Gluten-Free Natural Levain

Makes one starter

Levain (also called natural leaven or sourdough bread) is traditionally made from an ongoing starter culture. This age-old process has been masterfully adapted for gluten-free breads by Durga Fuller, of Portland’s The Cook Awakening. Through dedicated experimentation she has found a mixture of gluten-free flours that support a continuous starter. Her method is straightforward and utilizes many elements of traditional levain.

4 cups Gluten-Free Whole Flour

5-6 cups clean (well, spring, or filtered) water

¼ cup fresh or frozen organic grapes

Day 1:

In a large glass or ceramic bowl combine one cup flour, one cup water, and the grapes.  Add up to ¼ cup more water to thin the starter to the consistency of a thick pancake batter. Cover the bowl with a breathable cloth or paper towel. Secure the cover tightly with a string or rubber band. Store in a warm (about 70 degrees F) place.

Day 2:

Feed the starter with one cup of flour and one cup of water. Add up to ¼ cup more water to maintain the consistency of thick pancake batter.

Day 3:

Feed the starter with one cup of flour and one cup of water. Add up to ¼ cup more water to maintain the consistency.

Day 4:

The starter should begin to bubble and smell quite sour. Use a colander to strain the grapes from the starter. It is now ready to leaven bread. This four-day old starter can be made into bread or stored in the refrigerator for later use.

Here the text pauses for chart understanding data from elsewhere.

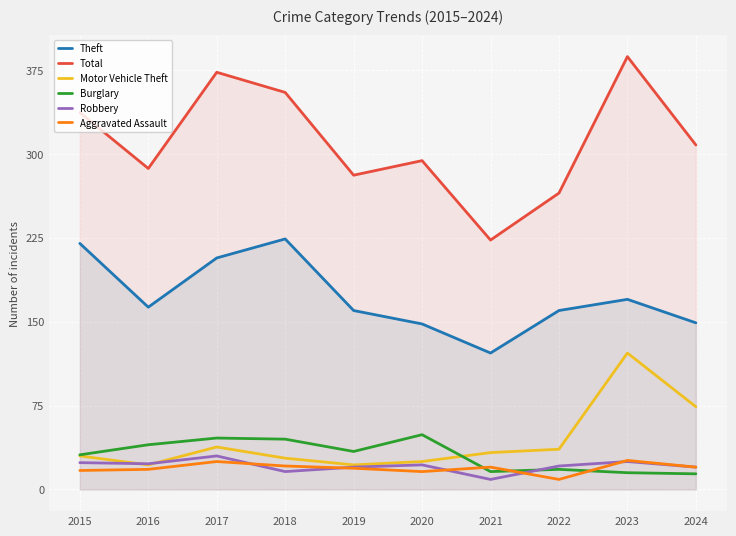

Reading left to right, what are all the values shown in this chart?

Theft: 2015=220	2016=163	2017=207	2018=224	2019=160	2020=148	2021=122	2022=160	2023=170	2024=149
Total: 2015=337	2016=287	2017=373	2018=355	2019=281	2020=294	2021=223	2022=265	2023=387	2024=308
Motor Vehicle Theft: 2015=30	2016=22	2017=38	2018=28	2019=22	2020=25	2021=33	2022=36	2023=122	2024=74
Burglary: 2015=31	2016=40	2017=46	2018=45	2019=34	2020=49	2021=16	2022=18	2023=15	2024=14
Robbery: 2015=24	2016=23	2017=30	2018=16	2019=20	2020=22	2021=9	2022=21	2023=25	2024=20
Aggravated Assault: 2015=17	2016=18	2017=25	2018=21	2019=19	2020=16	2021=20	2022=9	2023=26	2024=20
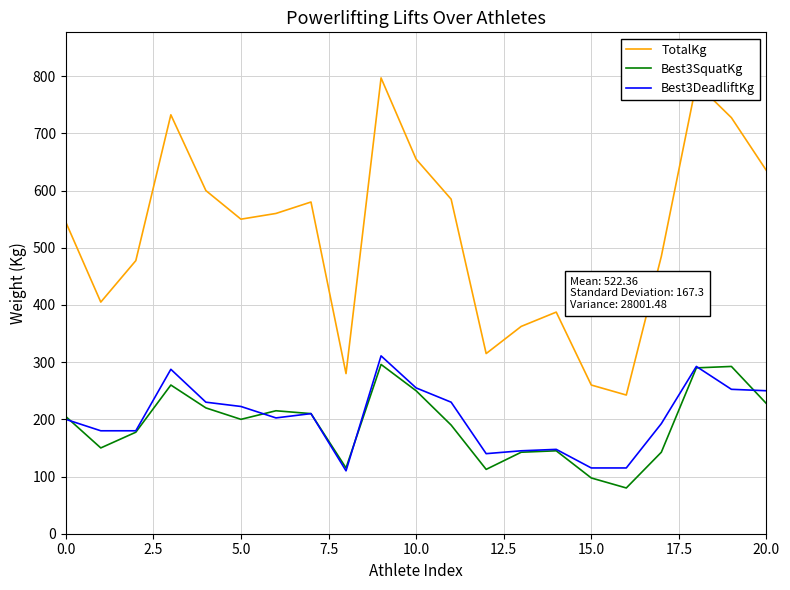

True or false: TotalKg and Best3DeadliftKg cross at least once.

False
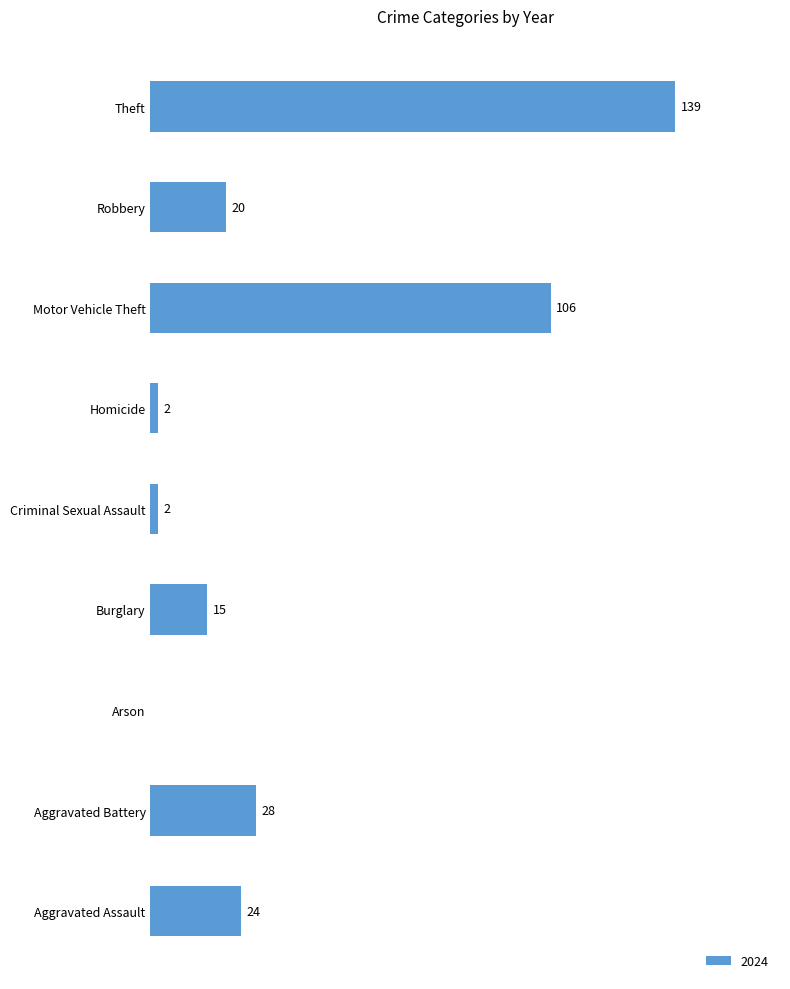

At which category does the chart reach its peak across all series?

Theft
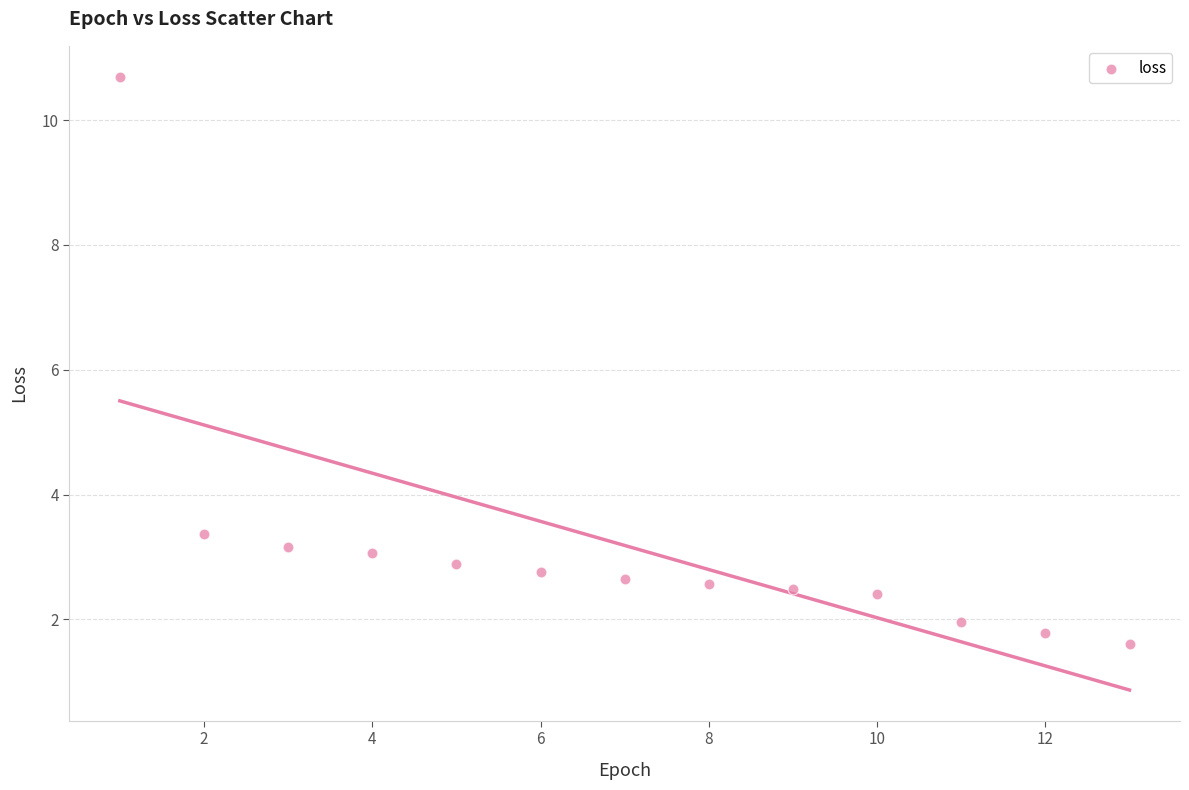

What is the range of X values (max minus min)?

12.0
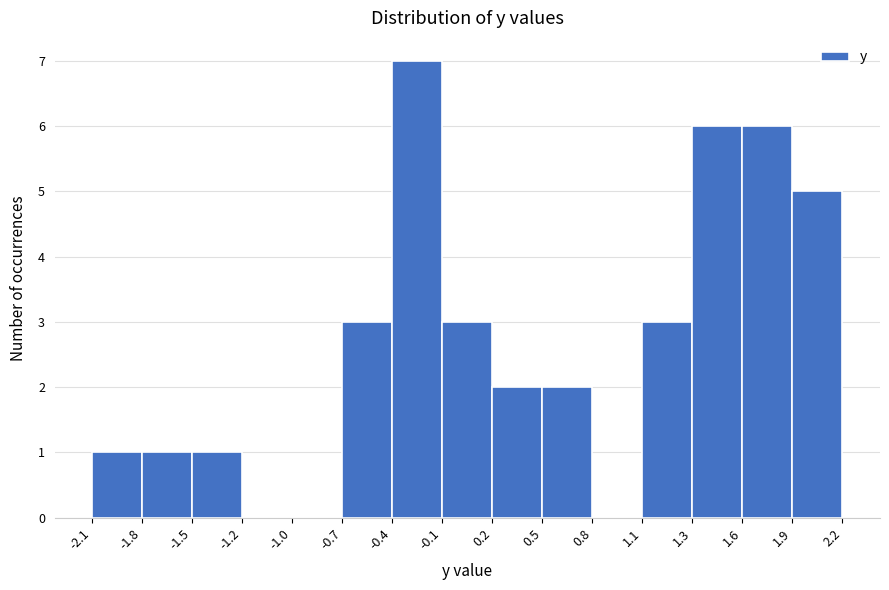

Over which range of the x-axis is the bar tallest?

-0.4 to -0.1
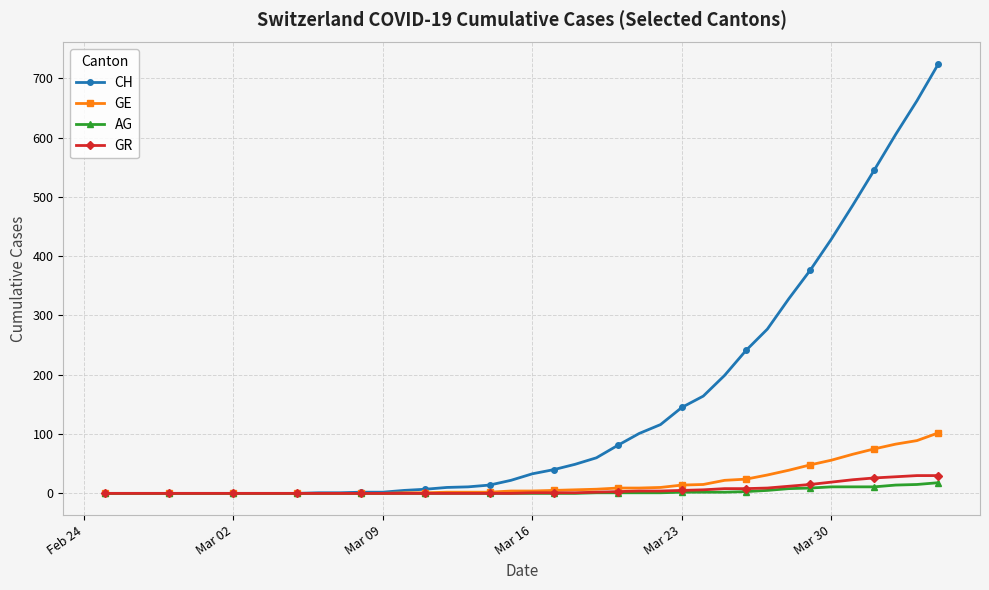

Rank the series by their maximum value, from highest to lowest.

CH, GE, GR, AG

To Support the Ongoing Starter:

After the initial 4-day culturing process the starter should be stored in the refrigerator. Use a half-gallon mason jar fitted with a plastic lid to store the starter. At least once a week add fresh flour to the starter. About once a month transfer the starter to a clean jar. This will help to keep the jar tidy and prevent contamination from any dried up bits that accumulate around the mouth of the jar.

To Make Bread:

Feed the starter at least 7 and up to 24 hours before its planned use.  (After 7 hours the flour is completely cultured, natural anti-nutrients are greatly reduced, and the starter is said to be mature. Twelve to 24 hours after being refreshed the yeasts become increasingly less active.)

For a use in a single recipe add one cup of Gluten-Free Whole Flour and one cup of water.  If you need a large amount of starter add flour and water up to a 1:4 ratio. (That is, for each cup of starter add up to 4 cups of Gluten-Free Whole Flour and enough water to maintain the consistency.)  Store in the refrigerator. The freshly added flour revives the yeasts, readying them to raise breads.

Always save a minimum of 3 tablespoons of starter to  feed with the usual one cup flour and water before returning to storage in the refrigerator. A regularly tended starter culture will live-on indefinitely.

Frozen Concord grapes

Combining Gluten-Free Whole Flour with water and frozen grapes

The starter should have the consistency of thick pancake batter

Durga recommends naming your starter. Meet Daisy, she was started at Durga's sourdough bread class back in November. She's bubbly and ready to make bread!